## Source data
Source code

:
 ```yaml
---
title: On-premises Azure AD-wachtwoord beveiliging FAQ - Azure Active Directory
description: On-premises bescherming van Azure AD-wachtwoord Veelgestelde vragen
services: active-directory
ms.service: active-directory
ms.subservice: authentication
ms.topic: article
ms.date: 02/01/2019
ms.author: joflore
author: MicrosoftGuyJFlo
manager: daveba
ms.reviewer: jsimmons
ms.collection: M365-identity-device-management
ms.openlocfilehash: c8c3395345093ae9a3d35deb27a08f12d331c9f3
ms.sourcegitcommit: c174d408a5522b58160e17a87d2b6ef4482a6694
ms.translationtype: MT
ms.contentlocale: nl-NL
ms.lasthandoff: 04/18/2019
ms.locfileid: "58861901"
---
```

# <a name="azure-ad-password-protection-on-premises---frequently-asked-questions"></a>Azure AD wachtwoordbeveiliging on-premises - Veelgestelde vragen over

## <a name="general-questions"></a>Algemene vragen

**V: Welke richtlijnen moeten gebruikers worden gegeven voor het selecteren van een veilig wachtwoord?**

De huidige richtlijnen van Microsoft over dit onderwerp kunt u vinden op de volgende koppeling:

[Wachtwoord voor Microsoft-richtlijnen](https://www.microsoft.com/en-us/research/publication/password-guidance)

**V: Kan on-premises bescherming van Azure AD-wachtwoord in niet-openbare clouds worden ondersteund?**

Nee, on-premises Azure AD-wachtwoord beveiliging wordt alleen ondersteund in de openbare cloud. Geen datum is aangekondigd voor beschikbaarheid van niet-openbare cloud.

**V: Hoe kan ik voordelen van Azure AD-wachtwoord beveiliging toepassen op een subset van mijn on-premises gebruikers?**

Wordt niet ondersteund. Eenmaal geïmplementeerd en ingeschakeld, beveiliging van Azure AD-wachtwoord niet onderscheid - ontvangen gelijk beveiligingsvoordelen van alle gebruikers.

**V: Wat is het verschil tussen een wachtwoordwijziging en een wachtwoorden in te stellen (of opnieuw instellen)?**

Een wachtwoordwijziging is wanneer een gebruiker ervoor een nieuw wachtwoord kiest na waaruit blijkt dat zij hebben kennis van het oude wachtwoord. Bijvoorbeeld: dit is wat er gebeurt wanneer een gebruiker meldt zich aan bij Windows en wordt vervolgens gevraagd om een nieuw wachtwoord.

## Problem to work on
Transcribe the listing above in full, word for word.

## Task solution
Source code

:
 ```yaml
---
title: On-premises Azure AD-wachtwoord beveiliging FAQ - Azure Active Directory
description: On-premises bescherming van Azure AD-wachtwoord Veelgestelde vragen
services: active-directory
ms.service: active-directory
ms.subservice: authentication
ms.topic: article
ms.date: 02/01/2019
ms.author: joflore
author: MicrosoftGuyJFlo
manager: daveba
ms.reviewer: jsimmons
ms.collection: M365-identity-device-management
ms.openlocfilehash: c8c3395345093ae9a3d35deb27a08f12d331c9f3
ms.sourcegitcommit: c174d408a5522b58160e17a87d2b6ef4482a6694
ms.translationtype: MT
ms.contentlocale: nl-NL
ms.lasthandoff: 04/18/2019
ms.locfileid: "58861901"
---
```

# <a name="azure-ad-password-protection-on-premises---frequently-asked-questions"></a>Azure AD wachtwoordbeveiliging on-premises - Veelgestelde vragen over

## <a name="general-questions"></a>Algemene vragen

**V: Welke richtlijnen moeten gebruikers worden gegeven voor het selecteren van een veilig wachtwoord?**

De huidige richtlijnen van Microsoft over dit onderwerp kunt u vinden op de volgende koppeling:

[Wachtwoord voor Microsoft-richtlijnen](https://www.microsoft.com/en-us/research/publication/password-guidance)

**V: Kan on-premises bescherming van Azure AD-wachtwoord in niet-openbare clouds worden ondersteund?**

Nee, on-premises Azure AD-wachtwoord beveiliging wordt alleen ondersteund in de openbare cloud. Geen datum is aangekondigd voor beschikbaarheid van niet-openbare cloud.

**V: Hoe kan ik voordelen van Azure AD-wachtwoord beveiliging toepassen op een subset van mijn on-premises gebruikers?**

Wordt niet ondersteund. Eenmaal geïmplementeerd en ingeschakeld, beveiliging van Azure AD-wachtwoord niet onderscheid - ontvangen gelijk beveiligingsvoordelen van alle gebruikers.

**V: Wat is het verschil tussen een wachtwoordwijziging en een wachtwoorden in te stellen (of opnieuw instellen)?**

Een wachtwoordwijziging is wanneer een gebruiker ervoor een nieuw wachtwoord kiest na waaruit blijkt dat zij hebben kennis van het oude wachtwoord. Bijvoorbeeld: dit is wat er gebeurt wanneer een gebruiker meldt zich aan bij Windows en wordt vervolgens gevraagd om een nieuw wachtwoord.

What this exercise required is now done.